__Excerpt__
* * *

Holmdel Homes For Sale
Don't Smash It!
Over the last few years, we Realtors, homeowners, virtually everyone has noticed in ever increasing amounts, the dreaded Pentatomidae Pente. Ok, you give up? How about the Banksia shield bug?,...Nope, you still don't get it,....ah, the stink bug!
In our locale, we will find them most common, offered in two flavors or shapes. If you have not seen them yet, you will, as they are most prevalent during the Spring and Summer months. These creatures do not die, you'll see them moving a little slower come Fall, with the cooler temps. They will bed down for the Winter, chances are, in your home, only to return the following Spring.
So, who are these monsters?
Simply put, they are insects, capable of producing large populations. They primarily feed on plants or actually, the fluids. Their bounty also includes other monsters; the Japanese Beetle, that's right, the creature you find on your rose bushes, Mexican Beetles and many other types of insects.
Where did they come from?
This is great! I have read, Pennsylvania, perfect. That'll teach them, calling New Jersey the arm-pit of America. I've also heard Jenny brought them home from that awful neighbor, you know the family. How about the plant you purchased at the local grocery store? Ah, the dreaded Laundromat,... I prefer Mars,...who knows. As for Jenny, that red mark on her arm, nonsense, stink bugs don't bite, don't sting, all they do is stink, big time if agitated or smashed.

* * *

__Exercise materials__
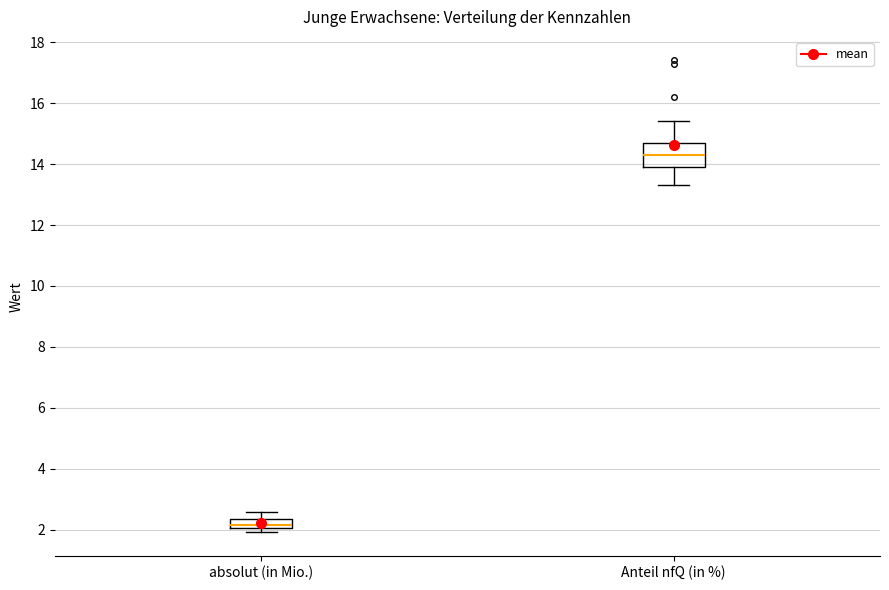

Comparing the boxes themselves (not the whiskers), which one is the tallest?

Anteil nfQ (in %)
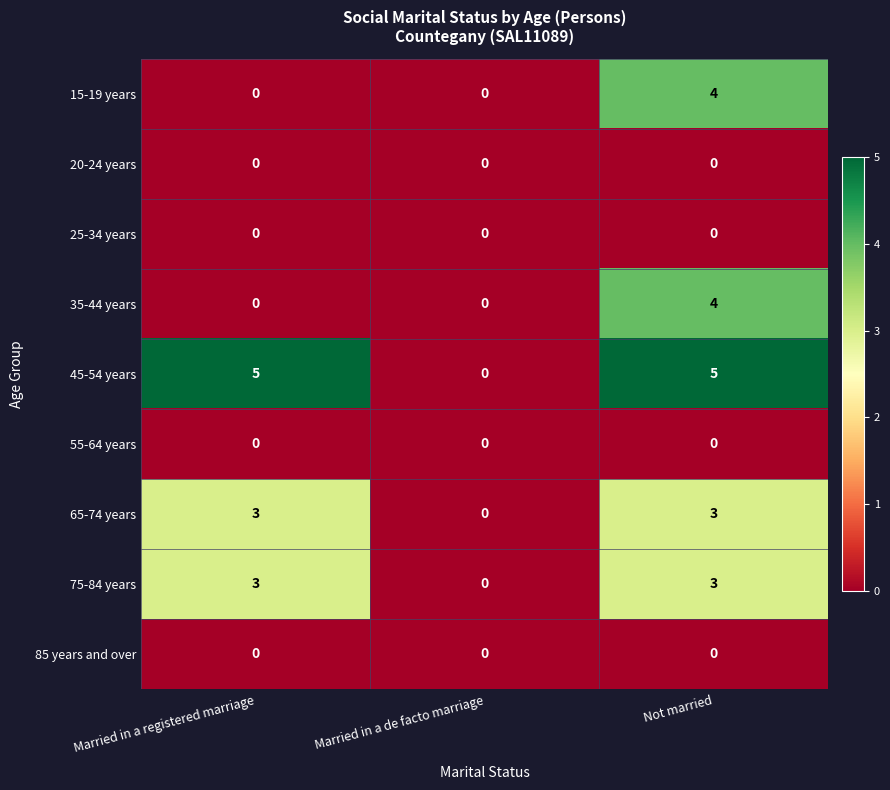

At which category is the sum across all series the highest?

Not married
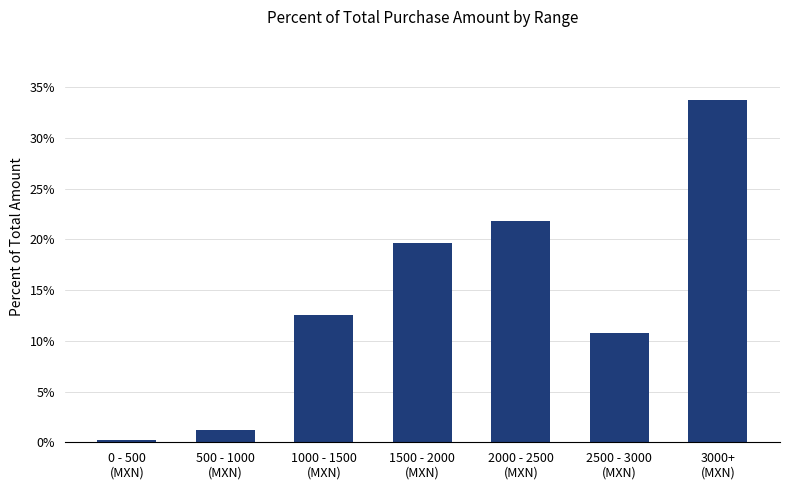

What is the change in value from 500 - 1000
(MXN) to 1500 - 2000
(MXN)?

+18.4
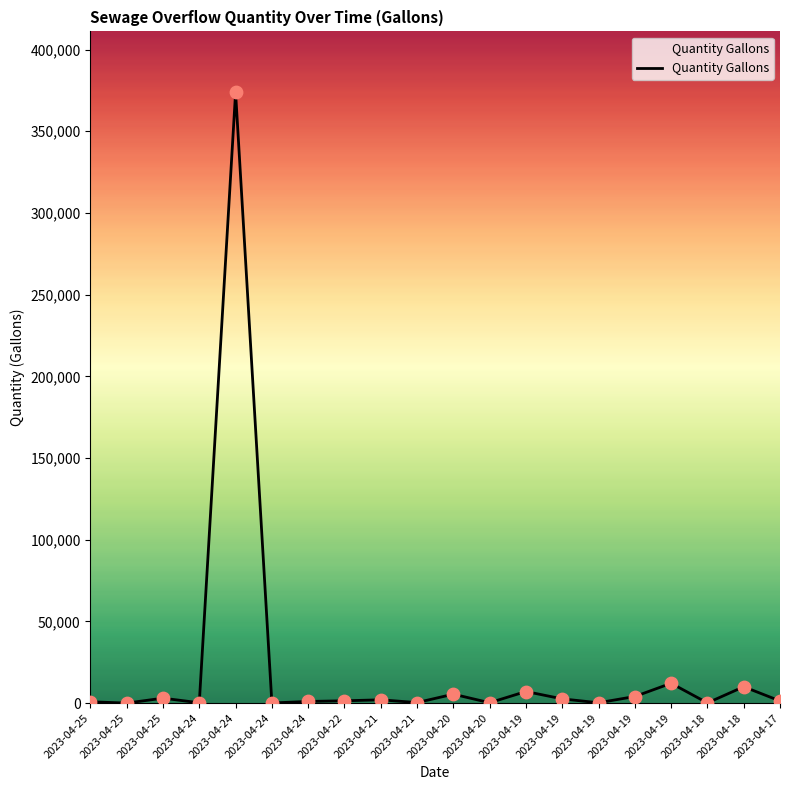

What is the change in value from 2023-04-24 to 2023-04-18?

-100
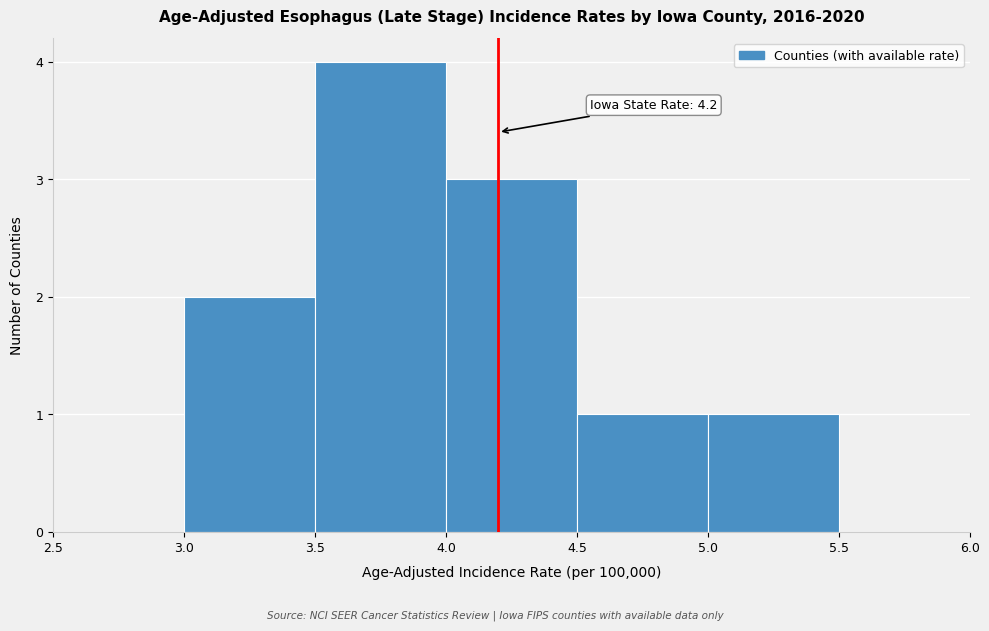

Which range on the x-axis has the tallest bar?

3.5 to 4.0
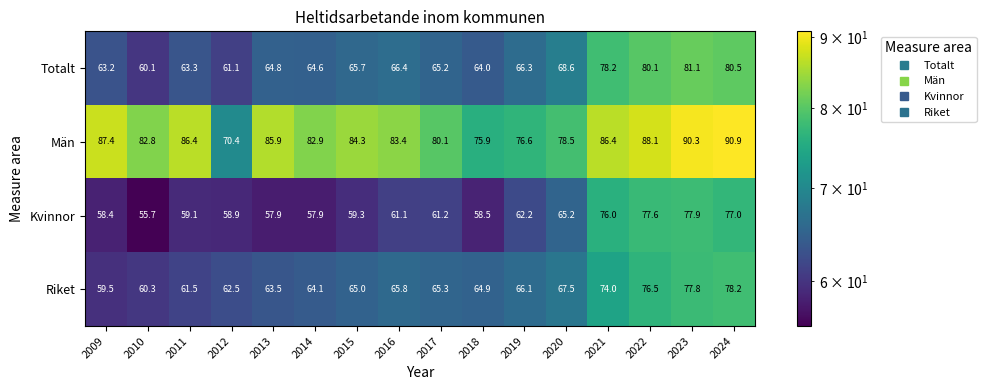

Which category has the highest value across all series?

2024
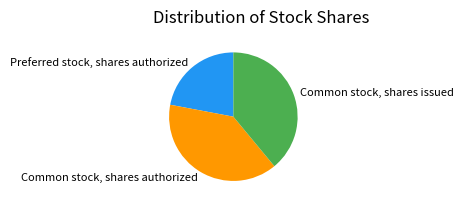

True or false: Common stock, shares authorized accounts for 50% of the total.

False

* * *

__What you will do__
[A] Repeat the stretch of the stink bug piece from "In our locale, we" through "they come from?" word for word.
[B] Reproduce every record that follows the stink bug piece word for word, leaving out the pictures.

__Answers in order__
[A]
In our locale, we will find them most common, offered in two flavors or shapes. If you have not seen them yet, you will, as they are most prevalent during the Spring and Summer months. These creatures do not die, you'll see them moving a little slower come Fall, with the cooler temps. They will bed down for the Winter, chances are, in your home, only to return the following Spring.
So, who are these monsters?
Simply put, they are insects, capable of producing large populations. They primarily feed on plants or actually, the fluids. Their bounty also includes other monsters; the Japanese Beetle, that's right, the creature you find on your rose bushes, Mexican Beetles and many other types of insects.
Where did they come from?

[B]
Comparing the boxes themselves (not the whiskers), which one is the tallest?

Anteil nfQ (in %)

At which category is the sum across all series the highest?

Not married

What is the change in value from 500 - 1000
(MXN) to 1500 - 2000
(MXN)?

+18.4

What is the change in value from 2023-04-24 to 2023-04-18?

-100

Which range on the x-axis has the tallest bar?

3.5 to 4.0

Which category has the highest value across all series?

2024

True or false: Common stock, shares authorized accounts for 50% of the total.

False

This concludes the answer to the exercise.